Indiana senator Joe Donnelly, who accused Carrier of exploiting workers and is sponsoring the End Outsourcing Act, is part of a family business that has been shipping thousands of pounds of raw materials to Mexico
INDIANAPOLIS—An Indiana senator who railed against Carrier Corp. for moving manufacturing jobs to Mexico last year was at the same time profiting from a family business that relies on Mexican labour to produce dye for ink pads, according to records reviewed by The Associated Press.
Joe Donnelly, considered one of the nation’s most vulnerable Democratic senators up for re-election next year, has long blasted free-trade policies for killing American jobs. He accused Carrier, an air conditioner and furnace maker, of exploiting $3-an-hour workers when it announced plans to wind down operations in Indiana and move to Mexico.
However, an arts and crafts business Donnelly’s family has owned for generations is capitalizing on some of the very trade policies—and low-paid foreign labour—the senator has denounced.
For more than a year, Stewart Superior Corp. and its subsidiaries have been shipping thousands of pounds of raw materials to Mexico, where the company has a factory that produces ink pads and other supplies, according to customs records from Panjiva Inc., which tracks American imports and exports.
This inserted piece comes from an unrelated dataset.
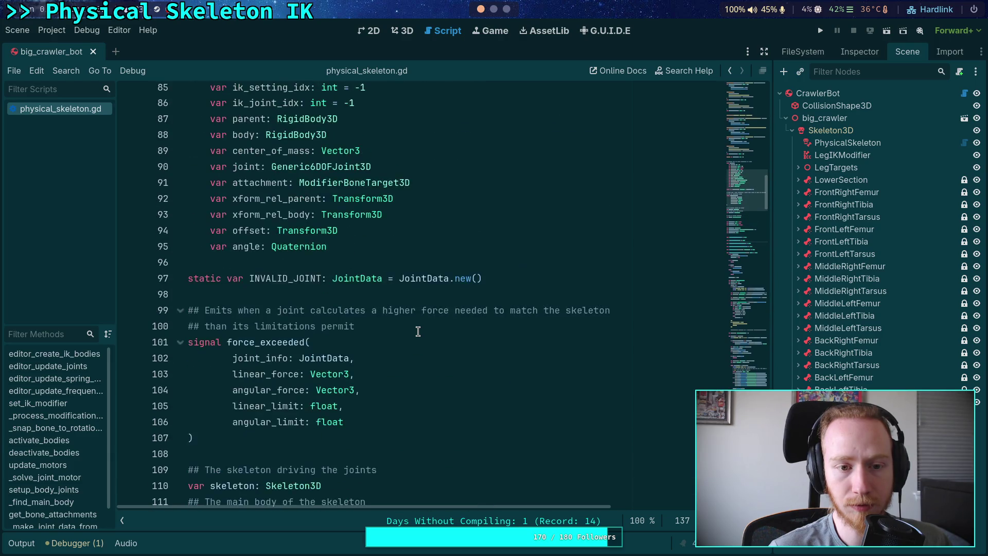
scroll(418, 331, down, 8)
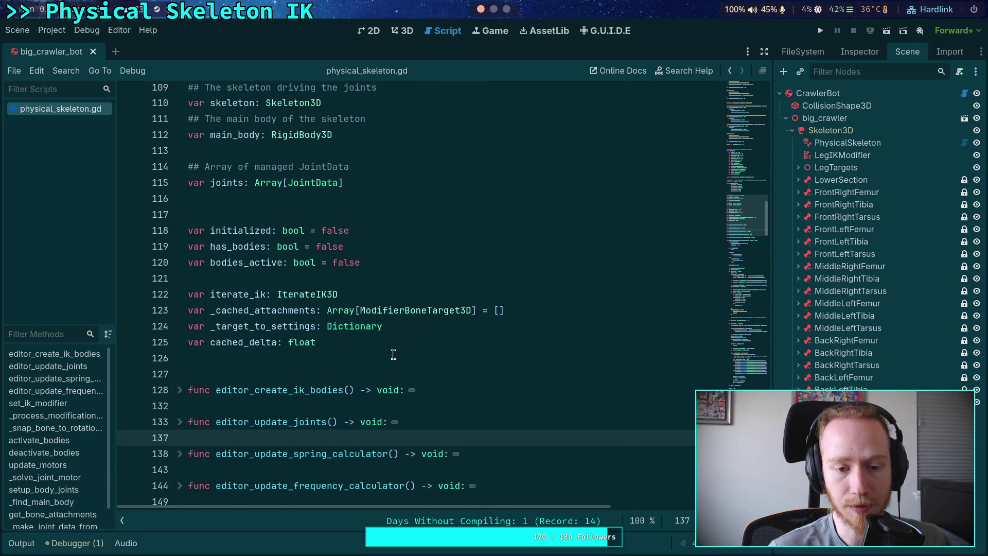
click(394, 355)
scroll(393, 352, up, 4)
scroll(393, 350, down, 7)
The finished products are then transported back to a company facility in California, the records show.
Stewart Superior, which also has an operation in LaPorte, Indiana, says on its website that the company’s Mexican factory “brings economical, cost competitive manufacturing and product development to our valued customers.”
Although Donnelly’s brother runs the company, the senator previously served as a corporate officer and its general counsel before he was first elected to Congress in 2006. In a financial disclosure form he filed in May, Donnelly reported owning as much as $50,000 in company stock and earning between $15,001 and $50,000 in dividends on it in 2016 alone.
“Joe is proud to support good companies that create quality Hoosier jobs, including Stewart Superior,” Peter Hanscom, Donnelly’s campaign manager, said in an email to the AP. “Throughout his career, Joe Donnelly has always fought for a level playing field for the American worker, including a renegotiation of NAFTA, and he will continue to do so.”
Alejandro Ruelas-Gossi, a Latin American trade expert, said Donnelly’s stake in the company amounts to “hypocrisy” in light of his outspoken campaign rhetoric against the North American Free Trade Agreement and similar deals.
“What you are creating is poverty, because the jobs they are creating are very poor jobs. You have very poor salaries. You have poor quality of life. It’s not good for America and it’s not good for Mexico,” said Ruelas-Gossi, a critic of these types of policies who has taught at the University of Miami School of Business and has written about Latin trade issues for Harvard Business Review.
During the 2016 presidential campaign, the Republican ticket of Donald Trump and Mike Pence—who was at the time Indiana’s governor—made the plight of workers who would lose their jobs in the planned move by Carrier and its parent company, Connecticut-based United Technologies, a key part of their presidential campaign.
Donnelly directly criticized the company, blaming corporate greed—a position that largely echoed some of Trump’s campaign-trail sentiments.
“What you’re seeing with Carrier is what I call free riders,” Donnelly told the Indiana political news website The Statehouse File in August 2016. “What they do because of the trade agreement NAFTA, is they ship jobs to Mexico for $3 an hour, and so they get the benefit of the absolute lowest wages they can find, and then turn around to ship the products back into the United States.”
Less than a month after Trump won the election, the company announced an agreement to spare about 800 jobs in Indianapolis. Donnelly thanked Trump for his involvement in the deal and pledged to stand with him in efforts to stop companies from outsourcing jobs to other countries.
Proponents of programs like the one Stewart Superior is using for its Mexican operations argue they provide employment to local workers while allowing U.S. companies to avoid some import duties and taxes. NAFTA has made the programs more enticing to American manufacturers.
But critics contend the efforts amount to a race to the bottom, syphoning jobs away from the U.S. while trapping Mexican workers in a low-wage cycle of poverty.
During his first run for the House in 2004, the former three-term congressman took on both NAFTA and the practice of “outsourcing” a word he has called “a fancy term for ‘Someone in Indiana has just lost their job.”’
He’s currently sponsoring a bill entitled the “End Outsourcing Act,” which would require companies to disclose jobs moved abroad, deny some tax benefits and economic incentives to those companies and also require the federal government to take into account a company’s outsourcing practices when awarding contracts.
Donnelly, the lone Democrat elected statewide in Republican-dominated Indiana, is facing a tough re-election bid in 2018. Two Republicans in the U.S. House, Luke Messer and Todd Rokita, have signalled an interest in running.
“I have been fighting alongside these workers for years, arguing that we have an obligation to ensure that federal policies are designed to benefit the U.S. economy, and that we encourage investment in the foundation of our economy—American workers, their families and our communities,” Donnelly wrote in a November letter to Trump that urged the president to advocate similar ideas.